WHY THE RICH MUST GET RICHER
December 5, 2005
In his book, "The Moral Consequences of Economic Growth," Benjamin Friedman, a professor of economics at Harvard University, explores an argument made by Adam Smith in the 18th century that a society experiencing economic growth is likely to be happier and more successful than another that is not, even if the no-growth society has achieved a higher (but stagnant) standard of living.
Friedman says the value of a rising standard of living lies not just in the concrete improvements it brings to how individuals live but in how it shapes the social, political and ultimately the moral character of a people. He believes people's sense of well-being is essentially relative.
- People become accustomed to any fixed standard of living, rich or poor; they are happiest if they feel their standard of living is rising (something, in principle, all members of a society experiences at once), or if they feel they are better off than their peers (which is divisive and not an aspiration everyone realizes at once).
- The key is the way these two standards interact; if people are becoming better off relative to their own standard of living, they will care less about where they stand in relation to others.

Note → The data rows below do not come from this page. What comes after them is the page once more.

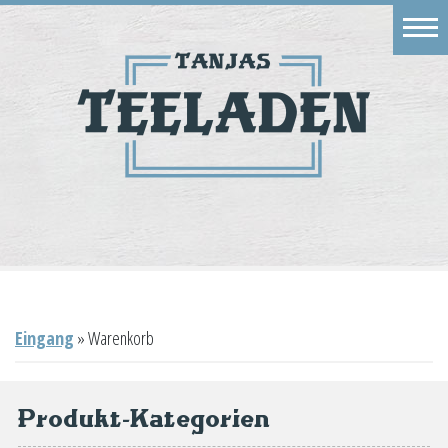
Eingang
Geschäft
Onlineshop
Warenkorb
Kontakt
Eingang
»
Warenkorb
Produkt-Kategorien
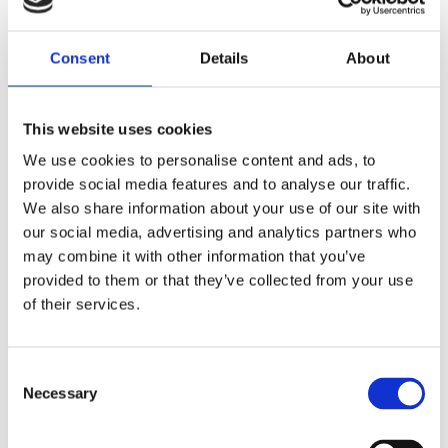
Zestaw naprawczy przekladni kierowniczej
Consent
Details
About
This website uses cookies
We use cookies to personalise content and ads, to
provide social media features and to analyse our traffic.
We also share information about your use of our site with
our social media, advertising and analytics partners who
Zestaw naprawczy przekladni
Zestaw naprawczy przekladni
may combine it with other information that you’ve
kierowniczej VW Passat B5 96-
kierowniczej Volvo S60 00-09,
05, Audi A4 00-06, Skoda
Volvo V70 07-16, Volvo XC70
provided to them or that they’ve collected from your use
Superb 01-08
07-16
of their services.
Numer artykułu:
AU9004KIT
Numer artykułu:
VO9003KIT
Stan
Nowy
Stan
Nowy
Consent
Na stanie
Na stanie
Necessary
Selection
172 PLN
220 PLN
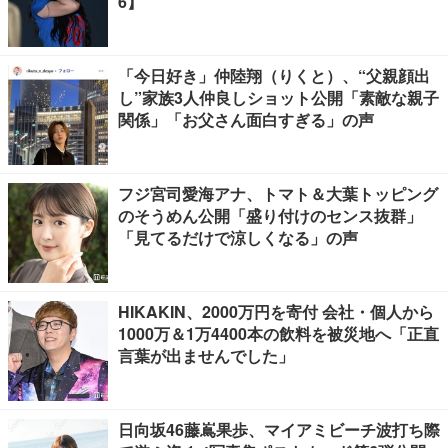
6】
「今日好き」仲陸翔（りくと）、“父親顔出
し”家族3人仲良しショット公開「素敵な親子
関係」「お父さん面白すぎる」の声
フジ宮司愛海アナ、トマト＆大葉トッピング
のそうめん公開「盛り付けのセンス抜群」
「見てるだけで涼しくなる」の声
HIKAKIN、2000万円を寄付 会社・個人から
1000万＆1万4400本の飲料を被災地へ「正直
言葉が出ませんでした」
日向坂46藤嶌果歩、マイアミビーチ波打ち際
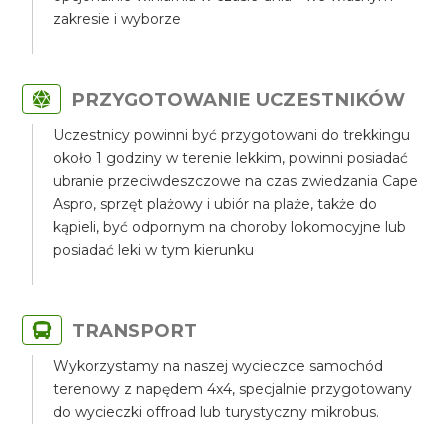
zakresie i wyborze
PRZYGOTOWANIE UCZESTNIKÓW
Uczestnicy powinni być przygotowani do trekkingu
około 1 godziny w terenie lekkim, powinni posiadać
ubranie przeciwdeszczowe na czas zwiedzania Cape
Aspro, sprzęt plażowy i ubiór na plaże, także do
kąpieli, być odpornym na choroby lokomocyjne lub
posiadać leki w tym kierunku
TRANSPORT
Wykorzystamy na naszej wycieczce samochód
terenowy z napędem 4x4, specjalnie przygotowany
do wycieczki offroad lub turystyczny mikrobus.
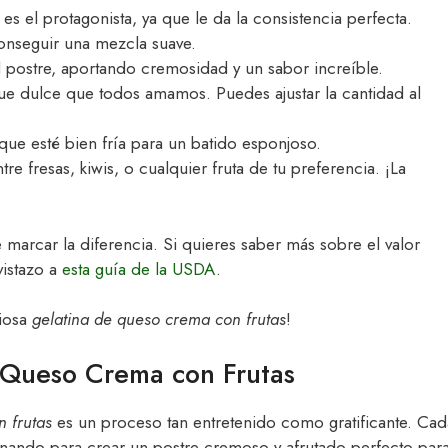
e es el protagonista, ya que le da la consistencia perfecta.
 conseguir una mezcla suave.
el postre, aportando cremosidad y un sabor increíble.
que dulce que todos amamos. Puedes ajustar la cantidad al
que esté bien fría para un batido esponjoso.
tre fresas, kiwis, o cualquier fruta de tu preferencia. ¡La
marcar la diferencia. Si quieres saber más sobre el valor
vistazo a
esta guía de la USDA
.
ciosa
gelatina de queso crema con frutas
!
e Queso Crema con Frutas
 frutas
es un proceso tan entretenido como gratificante. Cad
inando para crear un postre cremoso y afrutado perfecto par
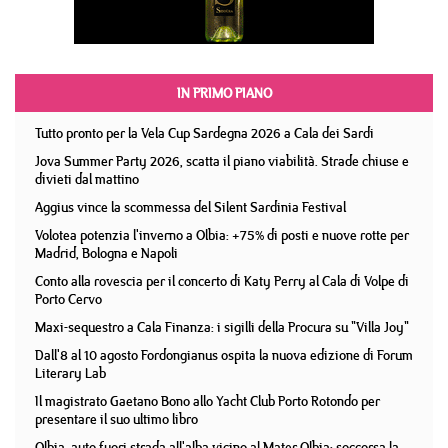
IN PRIMO PIANO
Tutto pronto per la Vela Cup Sardegna 2026 a Cala dei Sardi
Jova Summer Party 2026, scatta il piano viabilità. Strade chiuse e
divieti dal mattino
Aggius vince la scommessa del Silent Sardinia Festival
Volotea potenzia l'inverno a Olbia: +75% di posti e nuove rotte per
Madrid, Bologna e Napoli
Conto alla rovescia per il concerto di Katy Perry al Cala di Volpe di
Porto Cervo
Maxi-sequestro a Cala Finanza: i sigilli della Procura su "Villa Joy"
Dall'8 al 10 agosto Fordongianus ospita la nuova edizione di Forum
Literary Lab
Il magistrato Gaetano Bono allo Yacht Club Porto Rotondo per
presentare il suo ultimo libro
Olbia, auto fuori strada all'alba vicino al Mater Olbia: soccorsa la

- If they are not growing better off relative to their own past standard of living, they will care more about their placing in relation to others -- and the result is frustration, intolerance and social friction.
Growth, in short, has moral as well as material benefits, says Friedman. Furthermore, economic policy needs to take account of the role of externalities if growth is to provide the maximum social and economic benefit. And if he is right about the moral benefits of economic growth, then growth itself involves an externality -- not a negative one, like pollution, but a positive one.